BGI Announces Cloud Genome Assembly Service
By Allison Proffitt
July 6, 2011 | SHENZHEN, CHINA—At the BGI Bioinformatics Software Release Conference today, researchers announced two new Cloud-based software-as-a-service offerings for next-gen data analysis. Hecate and Gaea (named for Greek gods) are “flexible computing” solutions for de novo assembly and genome resequencing.
These are “cloud-based services for genetic researchers” so that researchers don’t need to “purchase your own cloud clusters,” said Evan Xiang, part of the flexible computing group at BGI Shenzhen. Hecate will do de novo assembly, and Gaea will run the SOAP2, BWA, Samtools, DIndel, and BGI’s realSFS algorithms. Xiang expects an updated version of Gaea to be released later this year with more algorithms available.

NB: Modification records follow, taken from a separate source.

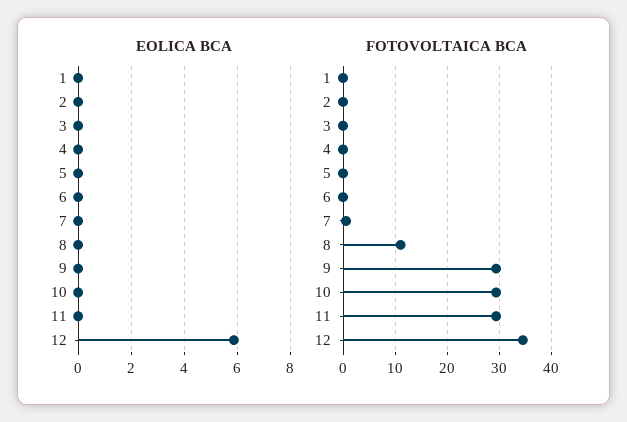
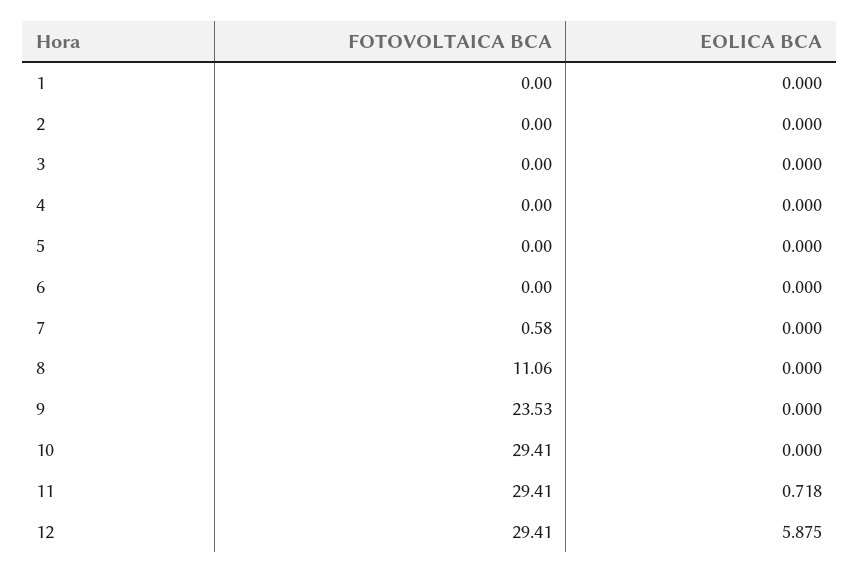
  {
    "EOLICA BCA": {
      "1": 0,
      "2": 0,
      "3": 0,
      "4": 0,
      "5": 0,
      "6": 0,
      "7": 0,
      "8": 0,
      "9": 0,
      "10": 0,
-     "11": 0,
+     "11": 0.718,
      "12": 5.875
    },
    "FOTOVOLTAICA BCA": {
      "1": 0,
      "2": 0,
      "3": 0,
      "4": 0,
      "5": 0,
      "6": 0,
      "7": 0.58,
      "8": 11.06,
-     "9": 30,
+     "9": 23.53,
      "10": 29.41,
      "11": 29.41,
-     "12": 34
+     "12": 29.41
    }
  }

Flexible computing, explained Xiang, is a more efficient cluster architecture than traditional Cloud. Jobs of different types are grouped on the cluster to make the most of computing power and address scalability issues. For instance, CPU intensive jobs are grouped; memory-intensive jobs are grouped; and input/output intensive jobs are grouped.
Both the Hecate and Gaea services will run on the BGI compute cluster because “Amazon is slow,” Xiang said. Running the services on an in-house cluster also alleviates any internet access issues.

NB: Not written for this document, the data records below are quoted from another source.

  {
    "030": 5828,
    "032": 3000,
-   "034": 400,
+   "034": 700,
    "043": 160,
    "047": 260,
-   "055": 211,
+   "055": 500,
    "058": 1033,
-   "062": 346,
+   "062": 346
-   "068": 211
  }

Hecate is based on a series of distributed algorithms to recognize and simplify non-branching repeat-free regions of the genome, correct errors and resolve the ambiguous bubbles and short repeats, together with the distributed graph shrinkage algorithms to construct a linear DNA sequence. Based on BGI’s SOAPdenovo and SOAP2 algorithms, Hecate is more scalable than those algorithms alone.
Xiang presented results from speed comparisons showing significant cost and time savings using Hecate for de novo assembly. Running SOAPdenovo on a single server for 70 hours resulted in 80% genome coverage at a hardware price of $150,000. Using 96 Hecate cores, the genome coverage increased to 84% in 42 hours at a price of $60,000.
Gaea is designed to distribute resequencing computation to a cluster of nodes based on the Hadoop Streaming framework with personalized algorithm interfaces for SOAP and BWA. For the current version of Gaea (v 1.2), Xiang reported speed increases of 75x for SOAP2 and 90x for BWA using 100 cores. At 400 cores those numbers rose to 300x and 346x speed increases compared to running either algorithm on a single core. Xiang expects Gaea v 2.0 to see further improvements.
Gaea is also optimized for a biomarker analysis toolkit that includes SOAPsnp, DIndel and realSFS for SNP calling, indel calling and gap alignment.
More details about both products as well as a host of updated bioinformatics tools released at the event are available at soap.genomics.org.cn.